# [What you should do]
Please transcribe the entries exactly and omit the images they contain.

# [Available records]
☆ ☆ ☆ ☆ ☆

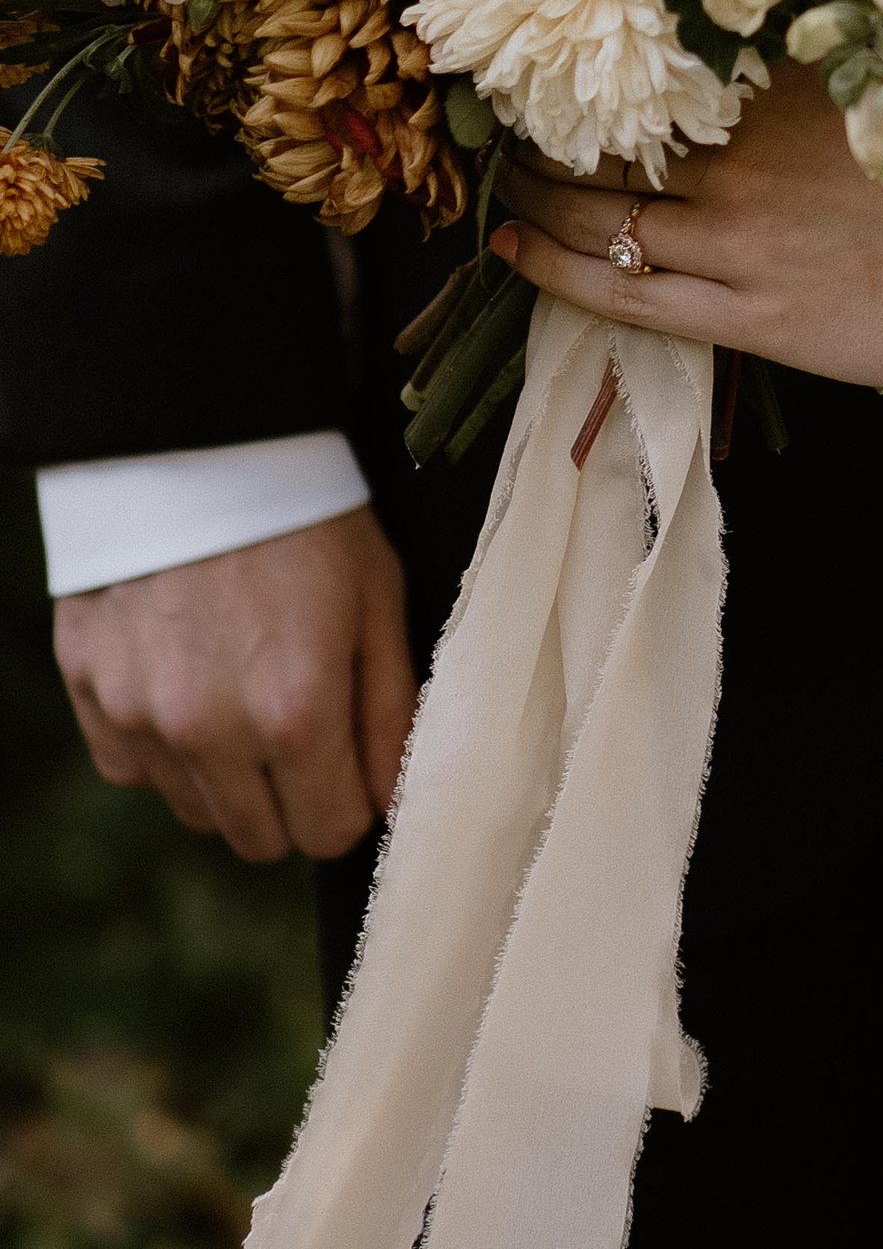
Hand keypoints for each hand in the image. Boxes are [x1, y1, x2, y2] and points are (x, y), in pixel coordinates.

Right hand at [55, 507, 415, 864]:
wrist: (196, 443)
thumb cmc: (304, 517)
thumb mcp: (378, 596)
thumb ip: (390, 707)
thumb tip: (391, 793)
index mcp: (295, 712)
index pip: (329, 831)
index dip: (350, 802)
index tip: (352, 762)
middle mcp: (211, 732)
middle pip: (259, 839)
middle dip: (292, 801)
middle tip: (302, 730)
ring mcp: (141, 719)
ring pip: (195, 812)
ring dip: (227, 778)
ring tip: (244, 692)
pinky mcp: (92, 697)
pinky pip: (134, 768)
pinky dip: (165, 745)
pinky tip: (188, 676)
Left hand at [495, 72, 882, 392]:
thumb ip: (808, 63)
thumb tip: (738, 41)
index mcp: (783, 88)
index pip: (650, 76)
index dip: (584, 76)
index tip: (546, 68)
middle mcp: (751, 158)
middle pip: (609, 146)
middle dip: (543, 141)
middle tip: (504, 136)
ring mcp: (746, 243)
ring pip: (604, 220)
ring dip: (538, 205)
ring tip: (504, 197)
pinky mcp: (754, 317)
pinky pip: (630, 297)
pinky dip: (561, 273)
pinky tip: (519, 256)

☆ ☆ ☆ ☆ ☆

# [Solution for this exercise]
Hand keypoints for each hand in the image. Boxes are [x1, y1, x2, y2] and points are (x, y), in pixel coordinates.

Right hand at [55, 507, 415, 864]:
wrist: (196, 443)
thumb cmc: (304, 517)
thumb mcp: (378, 596)
thumb ip: (390, 707)
thumb tip: (391, 793)
index mcp: (295, 712)
index pip: (329, 831)
index dip: (350, 802)
index tip: (352, 762)
middle mcp: (211, 732)
middle pip: (259, 839)
middle dip: (292, 801)
middle tip: (302, 730)
ring mcp: (141, 719)
ring pip: (195, 812)
ring dip: (227, 778)
ring tip: (244, 692)
pinky mcp: (92, 697)
pinky pip: (134, 768)
pinky dip: (165, 745)
pinky tip: (188, 676)
Left hand at [495, 72, 882, 392]:
thumb ip: (808, 63)
thumb tip: (738, 41)
index mcp: (783, 88)
index pip: (650, 76)
index dip: (584, 76)
index tip: (546, 68)
middle mcp: (751, 158)
middle pip: (609, 146)
middle dip: (543, 141)
middle tip: (504, 136)
ring mcp: (746, 243)
ring pip: (604, 220)
ring dip: (538, 205)
ring tip: (504, 197)
pinky mcp: (754, 317)
pinky pip: (630, 297)
pinky dip: (561, 273)
pinky tip: (519, 256)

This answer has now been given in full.